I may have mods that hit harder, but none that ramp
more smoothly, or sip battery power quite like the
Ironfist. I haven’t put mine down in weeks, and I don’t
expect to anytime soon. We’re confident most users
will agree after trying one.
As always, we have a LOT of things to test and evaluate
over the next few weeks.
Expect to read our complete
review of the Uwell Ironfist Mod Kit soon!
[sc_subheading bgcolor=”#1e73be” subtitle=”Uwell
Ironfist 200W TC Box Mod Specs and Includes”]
...
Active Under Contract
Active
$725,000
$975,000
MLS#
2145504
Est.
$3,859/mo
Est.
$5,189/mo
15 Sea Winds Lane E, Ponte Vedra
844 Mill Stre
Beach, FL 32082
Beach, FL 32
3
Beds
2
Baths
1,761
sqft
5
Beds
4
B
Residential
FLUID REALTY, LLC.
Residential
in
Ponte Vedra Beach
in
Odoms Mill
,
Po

▶ [YOUR INSTRUCTIONS] All that is wanted is an exact copy of the lines above from the one with "I may have mods" through the one with "Ironfist 200W TC", with both ends included.

▶ [SOLUTION TO THIS PROBLEM]
I may have mods that hit harder, but none that ramp
more smoothly, or sip battery power quite like the
Ironfist. I haven’t put mine down in weeks, and I don’t
expect to anytime soon. We’re confident most users
will agree after trying one.
As always, we have a LOT of things to test and evaluate
over the next few weeks.
Expect to read our complete
review of the Uwell Ironfist Mod Kit soon!
[sc_subheading bgcolor=”#1e73be” subtitle=”Uwell
Ironfist 200W TC Box Mod Specs and Includes”]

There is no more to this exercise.